千羽鶴をポストカードに再利用 「平和発信に使って」 ランフェスに合わせ販売

谷口さんが完成させたピースレター。折り鶴のチップでできた色とりどりのモザイク模様が特徴

 創業以来300年以上の歴史を誇る佐賀市の和紙工房「名尾手すき和紙」7代目の谷口弦さん(29)が、全国から長崎原爆資料館(長崎市平野町)に寄せられた千羽鶴を再利用してポストカード「ピースレター」を作った。
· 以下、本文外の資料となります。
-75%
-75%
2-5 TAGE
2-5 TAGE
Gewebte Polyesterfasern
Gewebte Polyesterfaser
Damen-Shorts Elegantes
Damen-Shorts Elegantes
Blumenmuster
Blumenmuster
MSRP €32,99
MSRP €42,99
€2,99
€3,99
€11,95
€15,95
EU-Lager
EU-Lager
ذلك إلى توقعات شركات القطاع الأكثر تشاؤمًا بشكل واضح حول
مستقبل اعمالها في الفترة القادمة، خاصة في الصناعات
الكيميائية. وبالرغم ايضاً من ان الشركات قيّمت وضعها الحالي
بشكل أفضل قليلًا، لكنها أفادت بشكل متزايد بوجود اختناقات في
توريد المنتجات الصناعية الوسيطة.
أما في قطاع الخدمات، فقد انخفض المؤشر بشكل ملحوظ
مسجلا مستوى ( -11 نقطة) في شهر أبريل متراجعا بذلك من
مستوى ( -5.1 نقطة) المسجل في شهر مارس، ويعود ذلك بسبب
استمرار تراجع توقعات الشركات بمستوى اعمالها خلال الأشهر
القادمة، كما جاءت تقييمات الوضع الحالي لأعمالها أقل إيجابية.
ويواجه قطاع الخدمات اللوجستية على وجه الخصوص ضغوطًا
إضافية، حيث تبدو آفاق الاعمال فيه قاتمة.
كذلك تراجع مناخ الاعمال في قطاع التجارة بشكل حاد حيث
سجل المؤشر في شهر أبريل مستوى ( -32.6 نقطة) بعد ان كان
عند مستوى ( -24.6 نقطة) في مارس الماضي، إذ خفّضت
「全国や世界に平和の思いを発信するために使ってほしい」と願っている。

 谷口さんは昨年末、地域活性化に取り組む一般社団法人「金富良舎」(東彼波佐見町)の打診を受け、初めて折り鶴を原料としたポストカード作りに挑戦。段ボール1箱分の千羽鶴を細かく裁断してチップ状にし、和紙の原料となる樹木カジノキと混ぜ合わせ、計400枚を作った。
 工房5代目の祖父(故人)から、爆心地から遠く離れた佐賀市の工房でも「原爆のきのこ雲が見えた」と聞いた。小学6年の時には修学旅行で長崎を訪れ、千羽鶴を折って同資料館に寄贈した。
 「少年時代から原爆は人ごとではなく、考える機会が多かった」と振り返る。今年は被爆75年。「被爆者は年々亡くなっている。平和への思いが薄れている」と心配している思いをポストカードに込めた。
 より多くの人の手に取ってもらおうと、長崎ランタンフェスティバルに合わせて25日から、長崎市のホテルJALシティ長崎(新地町)▽稲佐山観光ホテル(曙町)▽まちぶら案内所もてなしや1号店(魚の町)▽県美術館(出島町)で計100枚を販売している。価格は1枚660円。
 谷口さんは「千羽鶴に込められた平和の思いをポストカードとして長崎に返すことができた。多くの人に平和について考えてもらうきっかけになれば」と期待を口にした。